**PROMPT:** Format the lines below as a JSON list of strings, with one string per line and any blank lines left out.

Data items:
○ ○ ○ ○ ○ ○ ○

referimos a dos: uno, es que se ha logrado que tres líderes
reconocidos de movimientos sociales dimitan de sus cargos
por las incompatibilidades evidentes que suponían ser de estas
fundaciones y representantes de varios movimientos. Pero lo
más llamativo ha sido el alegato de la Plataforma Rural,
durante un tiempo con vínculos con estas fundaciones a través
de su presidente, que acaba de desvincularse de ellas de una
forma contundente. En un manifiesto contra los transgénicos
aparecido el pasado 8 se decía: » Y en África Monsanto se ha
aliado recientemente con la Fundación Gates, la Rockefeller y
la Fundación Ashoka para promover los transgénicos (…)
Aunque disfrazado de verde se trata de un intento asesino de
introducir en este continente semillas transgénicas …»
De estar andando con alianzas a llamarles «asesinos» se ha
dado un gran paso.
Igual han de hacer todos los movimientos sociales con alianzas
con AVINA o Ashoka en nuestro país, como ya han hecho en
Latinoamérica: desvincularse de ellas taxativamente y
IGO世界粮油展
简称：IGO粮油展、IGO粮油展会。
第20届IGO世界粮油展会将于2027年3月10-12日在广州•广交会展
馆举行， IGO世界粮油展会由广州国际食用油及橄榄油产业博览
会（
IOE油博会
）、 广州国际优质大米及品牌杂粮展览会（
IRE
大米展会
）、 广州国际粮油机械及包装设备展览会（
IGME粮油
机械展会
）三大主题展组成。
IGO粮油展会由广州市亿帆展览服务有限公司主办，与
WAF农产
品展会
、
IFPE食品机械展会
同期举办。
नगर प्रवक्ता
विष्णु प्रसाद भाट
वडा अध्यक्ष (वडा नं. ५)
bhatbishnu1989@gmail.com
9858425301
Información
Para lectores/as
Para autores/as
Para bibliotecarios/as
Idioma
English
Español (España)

○ ○ ○ ○ ○ ○ ○

**ANSWER TO THIS PROBLEM:**
[
  "referimos a dos: uno, es que se ha logrado que tres líderes",
  "reconocidos de movimientos sociales dimitan de sus cargos",
  "por las incompatibilidades evidentes que suponían ser de estas",
  "fundaciones y representantes de varios movimientos. Pero lo",
  "más llamativo ha sido el alegato de la Plataforma Rural,",
  "durante un tiempo con vínculos con estas fundaciones a través",
  "de su presidente, que acaba de desvincularse de ellas de una",
  "forma contundente. En un manifiesto contra los transgénicos",
  "aparecido el pasado 8 se decía: » Y en África Monsanto se ha",
  "aliado recientemente con la Fundación Gates, la Rockefeller y",
  "la Fundación Ashoka para promover los transgénicos (…)",
  "Aunque disfrazado de verde se trata de un intento asesino de",
  "introducir en este continente semillas transgénicas …»",
  "De estar andando con alianzas a llamarles «asesinos» se ha",
  "dado un gran paso.",
  "Igual han de hacer todos los movimientos sociales con alianzas",
  "con AVINA o Ashoka en nuestro país, como ya han hecho en",
  "Latinoamérica: desvincularse de ellas taxativamente y",
  "IGO世界粮油展",
  "简称：IGO粮油展、IGO粮油展会。",
  "第20届IGO世界粮油展会将于2027年3月10-12日在广州•广交会展",
  "馆举行， IGO世界粮油展会由广州国际食用油及橄榄油产业博览",
  "会（",
  "IOE油博会",
  "）、 广州国际优质大米及品牌杂粮展览会（",
  "IRE",
  "大米展会",
  "）、 广州国际粮油机械及包装设备展览会（",
  "IGME粮油",
  "机械展会",
  "）三大主题展组成。",
  "IGO粮油展会由广州市亿帆展览服务有限公司主办，与",
  "WAF农产",
  "品展会",
  "、",
  "IFPE食品机械展会",
  "同期举办。",
  "नगर प्रवक्ता",
  "विष्णु प्रसाद भाट",
  "वडा अध्यक्ष (वडा नं. ५)",
  "bhatbishnu1989@gmail.com",
  "9858425301",
  "Información",
  "Para lectores/as",
  "Para autores/as",
  "Para bibliotecarios/as",
  "Idioma",
  "English",
  "Español (España)"
]